A new report finds that the massive media hype about the horrible meth epidemic was exactly that, mostly hyperbole. This is, in fact, a repeat from every other vastly exaggerated drug crisis over the last hundred years, from reefer madness to crack babies.
The rise in methamphetamine use has provoked a barrage of misinformation and reckless policies, such as mandatory minimum sentences, increased penalties for minor offenders and major restrictions against certain medicines.
This new report, titled Methamphetamine: Fact vs.
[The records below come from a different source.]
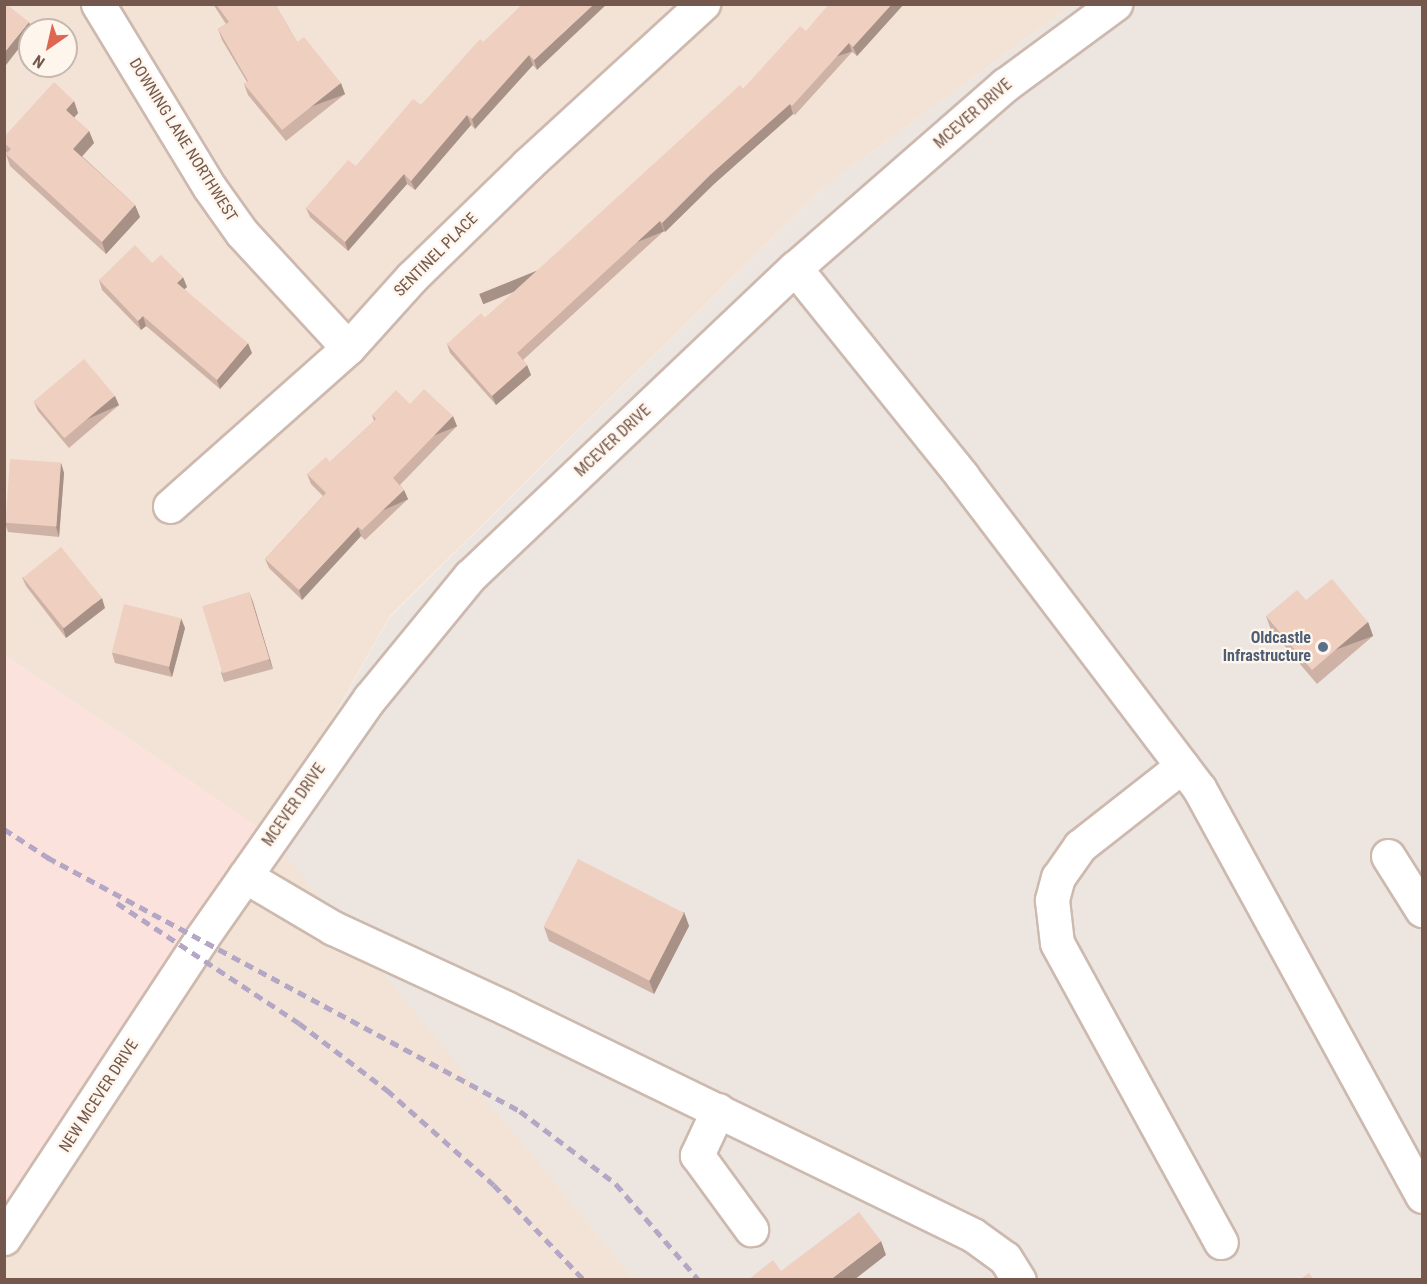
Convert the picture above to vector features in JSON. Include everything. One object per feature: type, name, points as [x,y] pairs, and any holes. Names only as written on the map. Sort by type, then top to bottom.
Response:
[{"type":"street","name":"DOWNING LANE NORTHWEST","points":[[98,4],[210,188],[242,233],[348,348]]},
{"type":"street","name":"SENTINEL PLACE","points":[[170,506],[348,348],[412,277],[519,173],[703,4]]},
{"type":"street","name":"MCEVER DRIVE","points":[[192,953],[370,698],[470,576],[795,268],[1005,85],[1115,4]]},
{"type":"street","points":[[795,268],[962,476],[1199,788],[1422,1196]]},
{"type":"street","points":[[1182,766],[1080,846],[1058,877],[1052,900],[1057,943],[1221,1242]]},
{"type":"street","points":[[1388,855],[1422,910]]},
{"type":"street","points":[[245,876],[333,928],[718,1110],[973,1235],[1005,1258],[1019,1280]]},
{"type":"street","name":"NEW MCEVER DRIVE","points":[[4,1238],[192,953]]},
{"type":"street","points":[[718,1110],[697,1155],[751,1229]]},
{"type":"shaded area","points":[[5,5],[1072,5],[824,187],[390,616],[268,833],[634,1279],[5,1279],[4,1244],[268,834],[5,655]]},
{"type":"shaded area","points":[[1072,5],[1422,5],[1422,1279],[634,1279],[268,834],[390,617],[824,187]]},
{"type":"shaded area","points":[[5,655],[268,834],[5,1244]]},
{"type":"building","points":[[4,4],[6,4],[24,18],[18,18],[18,36],[4,53]]},
{"type":"building","points":[[216,4],[275,4],[297,42],[304,37],[341,83],[282,130],[244,84],[248,81],[218,29],[229,22]]},
{"type":"building","points":[[523,4],[594,4],[534,60],[529,55],[472,119],[467,115],[411,181],[404,174],[345,242],[306,208],[348,160],[356,166],[413,99],[421,105],[480,39],[484,42]]},
{"type":"building","points":[[829,4],[892,4],[853,47],[849,43],[792,106],[790,104],[710,175],[662,223],[660,221],[517,353],[527,365],[492,396],[447,344],[481,313],[485,318],[740,85],[743,89],[800,26],[806,31]]},
{"type":"building","points":[[54,82],[74,101],[66,110],[89,131],[73,149],[135,205],[102,242],[6,154],[11,149],[4,143],[4,137]]},
{"type":"building","points":[[135,245],[152,263],[161,255],[183,277],[177,283],[248,343],[217,380],[143,316],[138,321],[99,280]]},
{"type":"building","points":[[84,359],[115,396],[64,438],[33,401]]},
{"type":"building","points":[[424,389],[453,416],[393,478],[404,490],[362,530],[358,527],[299,590],[265,559],[326,493],[307,474],[326,457],[330,462],[376,419],[372,415],[396,390],[410,404]]},
{"type":"building","points":[[10,459],[61,463],[56,526],[6,523]]},
{"type":"building","points":[[61,547],[102,598],[64,628],[23,578]]},
{"type":"building","points":[[1332,579],[1368,622],[1312,670],[1266,616],[1297,590],[1306,600]]},
{"type":"building","points":[[249,592],[269,659],[223,673],[202,606]]},
{"type":"building","points":[[124,604],[181,618],[169,667],[112,653]]},
{"type":"building","points":[[578,859],[684,913],[650,981],[543,927]]},
{"type":"building","points":[[859,1212],[881,1241],[830,1280],[748,1280],[773,1260],[781,1271]]},
{"type":"building","points":[[1309,1273],[1314,1280],[1299,1280]]},
{"type":"railway","points":[[4,829],[55,862]]},
{"type":"railway","points":[[47,857],[520,1111],[616,1184],[699,1280]]},
{"type":"railway","points":[[117,903],[299,1023],[387,1090],[494,1185],[584,1280]]},
{"type":"place","name":"Oldcastle Infrastructure","points":[[1323,647]]}]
Fiction and Lessons from the Crack Hysteria, reveals the extreme stigmatization of users and dangerous policy responses that are reminiscent of the crack hysteria in the 1980s and 1990s, which led to grossly misguided laws that accelerated mass incarceration in the United States.
The report recommends that national and international policymakers review laws that harshly punish methamphetamine possession or use, invest in treatment rather than punishment, restudy the restriction of access to amphetamines for legitimate medical purposes, and stop supporting wasteful and ineffective campaigns of misinformation on methamphetamine use.
This history should have taught us by now that when the government starts hyping the latest drug “crisis” or “epidemic” — OMG! Everyone’s using ecstasy! Crack! Meth! Krokodil! — it’s almost certainly being vastly overblown to justify the latest power grab.